Jules Kieser BSc BDS PhD DSc FLS FDSRCS(Ed) FFSSoc
I was born in 1950 in Pretoria, South Africa. After obtaining a BSc from the University of the Witwatersrand in 1971, I qualified as a dentist in 1975. Having completed my compulsory Army year, I went into practice first in the outback of S. Africa and subsequently in London and Johannesburg. While in practice, I received a PhD in 1989 and was appointed as Reader in Craniofacial Biology and also Honorary Professor of Anatomy at Wits. In 1996 I was appointed to the Chair, and Head of the Department of Oral Sciences, University of Otago in Dunedin, New Zealand.
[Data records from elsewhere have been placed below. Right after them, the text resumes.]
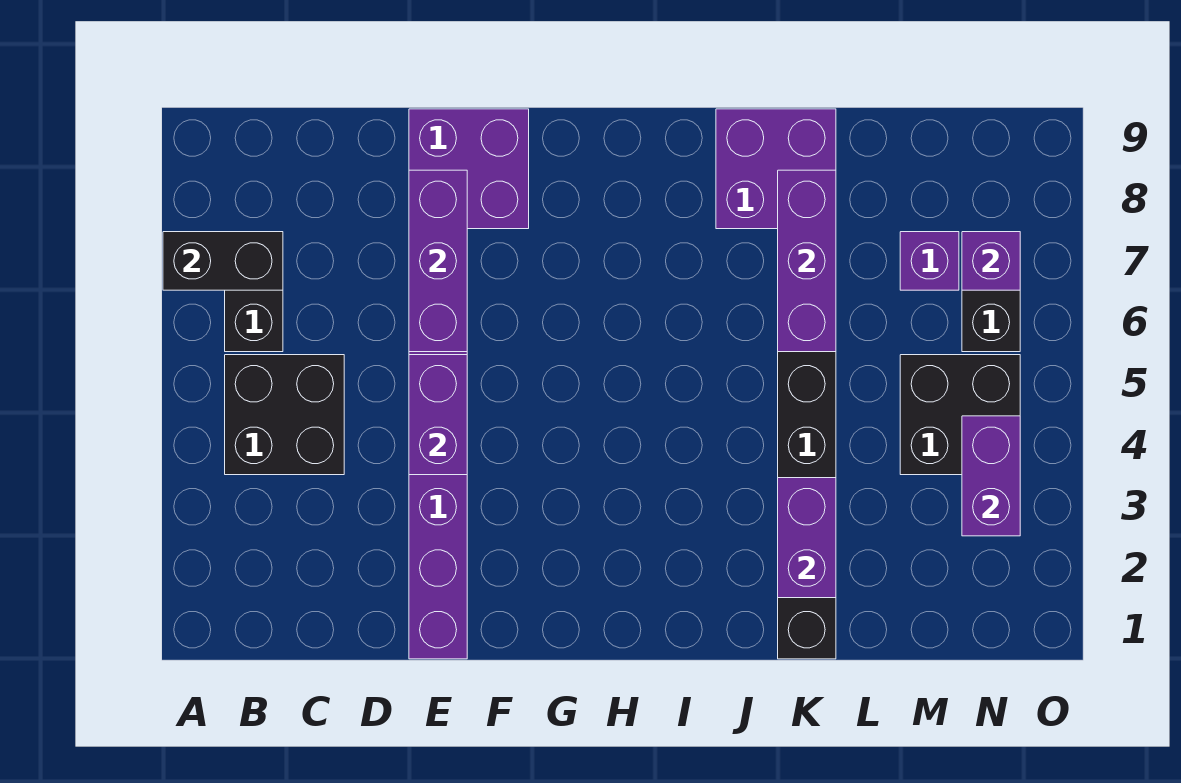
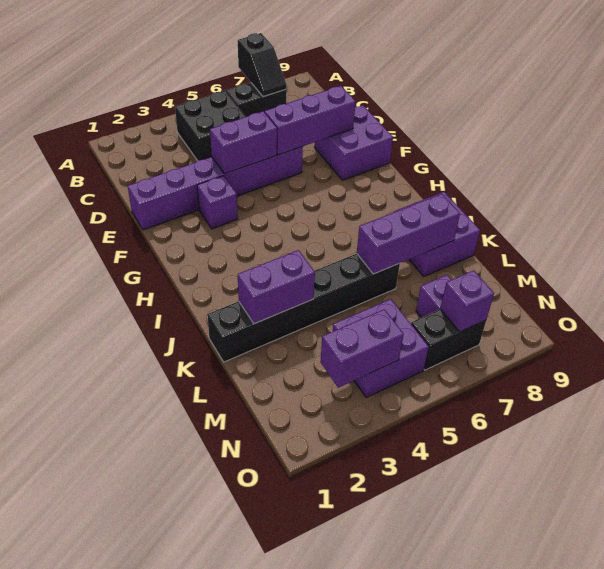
black 1x2 brick [163,232,283,290] -> black 1x2 slope [238,33,286,97]
none -> purple 1x1 brick [197,176,238,229]
black 2x2 brick [900,355,1020,475] -> purple 2x2 brick [333,299,429,398]

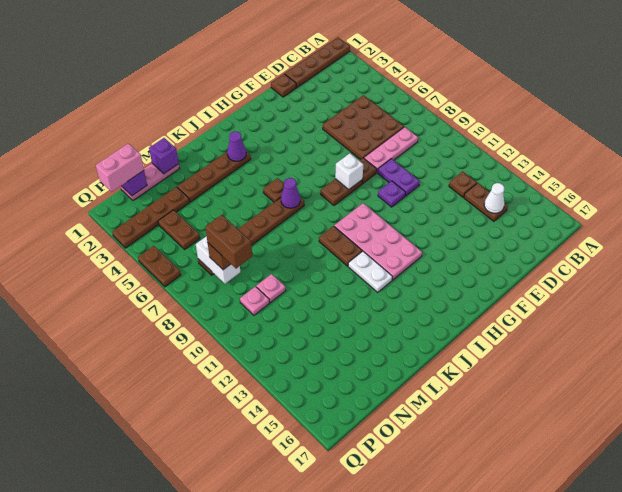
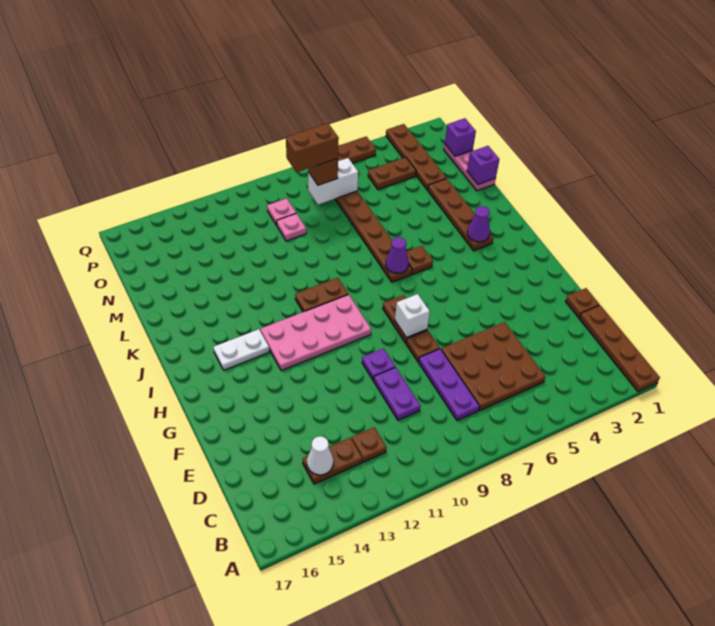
pink 1x3 plate [364,127,418,173] -> purple 1x3 plate [419,349,480,421]
purple 1x2 plate [378,159,420,196] -> purple 1x2 plate turned to [374,367,421,420]
white 1x2 plate [348,251,392,292] -> white 1x2 plate moved to [213,329,269,370]
pink 1x2 brick [96,143,144,192] -> none

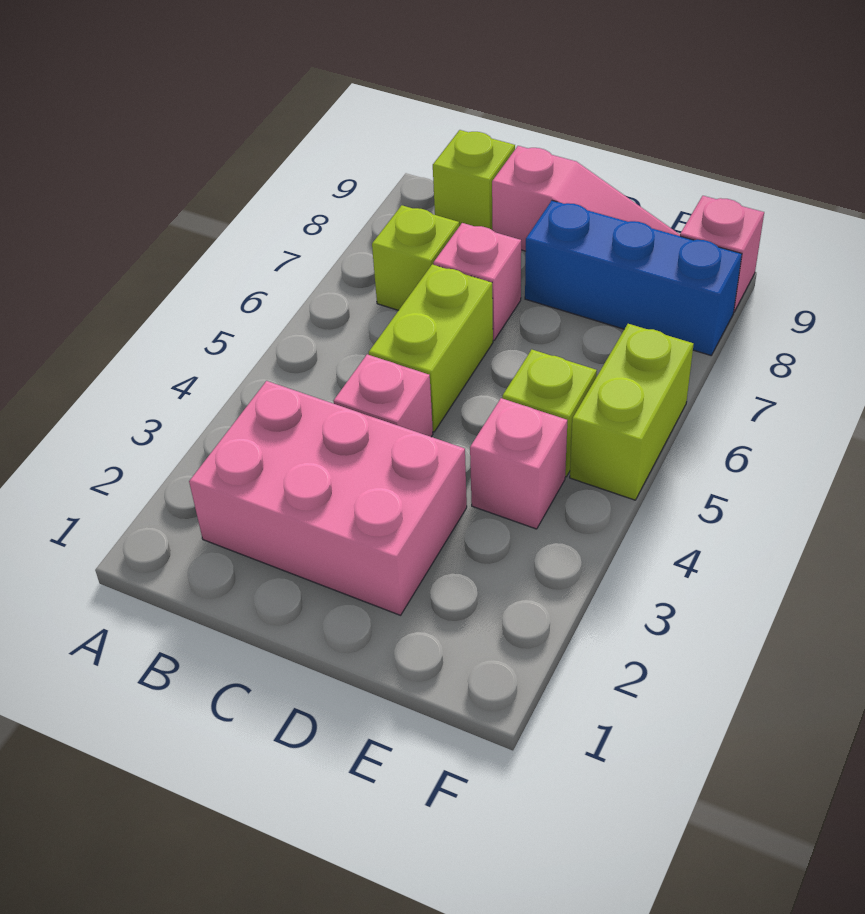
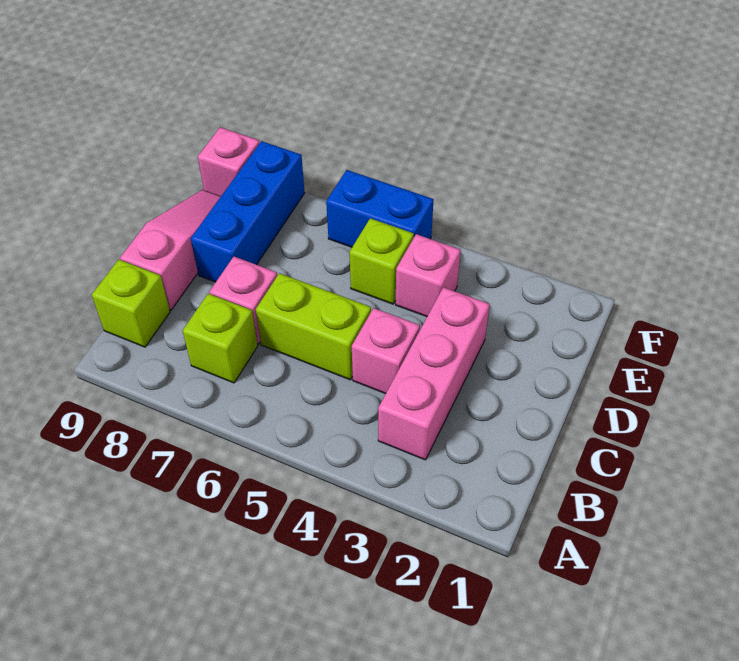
pink 2x3 brick [189,381,467,615] -> pink 1x3 brick [378,287,490,460]
lime 1x2 brick [570,324,694,500] -> blue 1x2 brick [326,170,434,247]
I subsequently obtained a DSc in 2001 and was awarded an ad hominem Fellowship in Dental Surgery from the Royal College of Surgeons, Edinburgh. I was recently elected as a professional Fellow of the Forensic Science Society (UK).
In 2009 I was appointed as the inaugural Director of the Sir John Walsh Research Institute.
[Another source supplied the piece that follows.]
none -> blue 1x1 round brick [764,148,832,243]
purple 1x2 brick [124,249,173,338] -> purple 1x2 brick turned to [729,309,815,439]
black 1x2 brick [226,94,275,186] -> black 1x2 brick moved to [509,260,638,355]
My current research interests are related to functional, forensic and clinical aspects of craniofacial biology. Specifically, my research is divided into three areas; Craniofacial Biomechanics, Forensic Biology and Education Research. Craniofacial biomechanics at Otago University is a collaborative area of research between myself and Michael Swain, Ionut Ichim, Neil Waddell and Andrew Quick. We collaborate widely with a range of colleagues locally and overseas and we form part of the Biomouth Project. The long range goal of our group is to understand the biomechanics of mastication and swallowing, to develop novel restorative paradigms and o develop new food products that combat obesity. Forensic Biology research is focused on the biomechanics of trauma, bacteriology of bitemarks and bacterial decomposition. I collaborate with Michael Taylor and Jaqui Horswell of ESR, with Russel Poulter (Biochemistry), Keith Probert (Marine Sciences) and Debora Carr (Clothing & Textile Sciences). Within the Faculty, forensic biology research is a collaborative effort with Michael Swian, Ionut Ichim, Neil Waddell, Geoffrey Tompkins, Norman Firth and Ross Meldrum. As student centered learning is a desired outcome, my Education Research has focused on PBL (especially our own novel teaching method, Context Rich Problems), Professionalism in education and finally on the role of narrative in teaching. I collaborate with Tony Harland (HEDC), Grant Townsend (University of Adelaide) and Gloria Dal'Alba (University of Queensland) and locally, with Alison Meldrum and Tomas Kardos.